Estheramma played by Nandita Das, is awaiting the return of her husband in her sea facing house for the last 25 years. Her son is in dire need of money for which she needs to sell the house, but she wouldn`t because her husband hasn`t returned yet.
As the flashback of young Estheramma takes us back in period, we learn about her relationship with Arulappasamy played by Vishnu, son of Uduman Gani and Mary played by Saranya. Arulappasamy spends most of his time aimlessly roaming and drinking and thus earns the hatred of his parents, local priest, Esther`s guardian and many others.
While the whole of first half highlights the mischiefs of a drunk Arul, it`s in the second half that he understands the importance of life and tries to earn good reputation. What prompts Arulappasamy to take control of his life, forms the rest of the story.
The viewer can very well appreciate the relationship between the sea and the characters. Writer duo Seenu and Jeyamohan have done a lot of detailing in the screenplay.
Emphasis is laid on the lifestyle of the characters and the difficulties they encounter in their day-to-day lives. Seenu throws light on religion of the sea-folks and the political regime, but doesn`t harp on it strongly.
Although the film is backed by deft screenplay, one would still find it hard to sit through the first half because the film meanders at snail`s pace.

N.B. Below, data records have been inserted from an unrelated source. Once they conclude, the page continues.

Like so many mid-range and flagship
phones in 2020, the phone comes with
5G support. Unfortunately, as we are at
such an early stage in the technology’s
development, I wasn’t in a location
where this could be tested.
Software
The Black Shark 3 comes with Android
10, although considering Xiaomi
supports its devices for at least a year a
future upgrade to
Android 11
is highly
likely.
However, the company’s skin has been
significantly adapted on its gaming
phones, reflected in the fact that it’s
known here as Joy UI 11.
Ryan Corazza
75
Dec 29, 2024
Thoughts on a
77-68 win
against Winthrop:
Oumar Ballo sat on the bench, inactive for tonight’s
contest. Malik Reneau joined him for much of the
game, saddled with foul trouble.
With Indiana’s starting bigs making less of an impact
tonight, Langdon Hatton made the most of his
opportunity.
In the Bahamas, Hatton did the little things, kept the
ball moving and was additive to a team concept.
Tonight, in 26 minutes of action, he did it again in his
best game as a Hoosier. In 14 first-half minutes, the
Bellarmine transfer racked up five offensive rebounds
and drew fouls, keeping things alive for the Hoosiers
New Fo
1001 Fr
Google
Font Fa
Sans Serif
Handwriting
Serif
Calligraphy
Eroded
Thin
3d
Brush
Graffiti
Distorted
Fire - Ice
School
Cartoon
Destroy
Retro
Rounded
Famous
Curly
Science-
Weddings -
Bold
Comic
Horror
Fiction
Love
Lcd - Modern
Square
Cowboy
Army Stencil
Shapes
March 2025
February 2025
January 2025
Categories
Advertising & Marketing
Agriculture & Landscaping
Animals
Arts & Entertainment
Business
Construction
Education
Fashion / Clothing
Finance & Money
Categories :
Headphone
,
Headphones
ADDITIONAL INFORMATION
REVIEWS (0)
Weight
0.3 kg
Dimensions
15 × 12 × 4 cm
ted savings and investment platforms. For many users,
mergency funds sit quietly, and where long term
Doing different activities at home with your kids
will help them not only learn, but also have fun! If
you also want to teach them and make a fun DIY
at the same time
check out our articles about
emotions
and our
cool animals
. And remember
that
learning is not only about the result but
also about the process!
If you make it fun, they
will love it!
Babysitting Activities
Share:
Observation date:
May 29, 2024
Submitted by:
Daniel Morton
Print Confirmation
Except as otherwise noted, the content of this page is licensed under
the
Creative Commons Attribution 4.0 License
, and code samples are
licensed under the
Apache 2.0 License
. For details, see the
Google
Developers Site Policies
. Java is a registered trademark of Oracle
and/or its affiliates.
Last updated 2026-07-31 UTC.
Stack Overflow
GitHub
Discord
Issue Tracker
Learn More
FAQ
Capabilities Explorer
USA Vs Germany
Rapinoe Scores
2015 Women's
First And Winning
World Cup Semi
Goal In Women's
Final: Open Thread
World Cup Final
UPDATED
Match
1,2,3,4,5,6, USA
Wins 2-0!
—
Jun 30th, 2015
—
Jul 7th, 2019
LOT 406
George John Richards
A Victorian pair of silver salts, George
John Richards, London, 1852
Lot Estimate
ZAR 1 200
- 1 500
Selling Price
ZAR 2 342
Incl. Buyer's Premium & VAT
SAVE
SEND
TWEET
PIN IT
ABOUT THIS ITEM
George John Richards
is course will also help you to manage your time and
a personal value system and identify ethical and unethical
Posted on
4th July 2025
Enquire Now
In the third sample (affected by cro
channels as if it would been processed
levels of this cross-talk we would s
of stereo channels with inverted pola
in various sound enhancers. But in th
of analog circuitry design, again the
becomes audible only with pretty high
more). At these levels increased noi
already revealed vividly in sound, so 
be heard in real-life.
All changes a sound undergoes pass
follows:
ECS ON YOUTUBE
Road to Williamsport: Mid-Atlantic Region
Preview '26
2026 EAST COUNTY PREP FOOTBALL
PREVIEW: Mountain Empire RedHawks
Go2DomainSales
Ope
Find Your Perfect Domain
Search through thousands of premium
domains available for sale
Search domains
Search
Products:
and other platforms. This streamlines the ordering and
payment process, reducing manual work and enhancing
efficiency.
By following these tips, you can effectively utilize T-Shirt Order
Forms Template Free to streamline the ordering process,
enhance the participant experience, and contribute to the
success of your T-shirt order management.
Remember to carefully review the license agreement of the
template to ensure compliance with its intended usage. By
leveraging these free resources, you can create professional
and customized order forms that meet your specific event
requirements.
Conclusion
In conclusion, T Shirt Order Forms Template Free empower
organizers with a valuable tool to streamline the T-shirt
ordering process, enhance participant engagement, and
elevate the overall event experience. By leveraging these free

Saranya as Vishnu`s mother effortlessly plays her part, while Samuthrakani as the hero`s father was brilliant. Nandita in her brief appearance shines. Vishnu as Arulappasamy and Sunaina as young Estheramma in the lead display immense perseverance and conviction in their acting.
There are too many characters introduced in the film and most of them are left hanging without any resolution, which definitely irks at one instance as you are left wondering what the relationship between the characters is.
Music by Raghunanthan is passable, while cinematography by Balasubramaniem is spectacular. The opening shots capture the magnificence of the sea, both during day and night.
Overall, Neerparavai is a fitting and beautiful saga of sea-folks, whose lives most often get sabotaged by reality.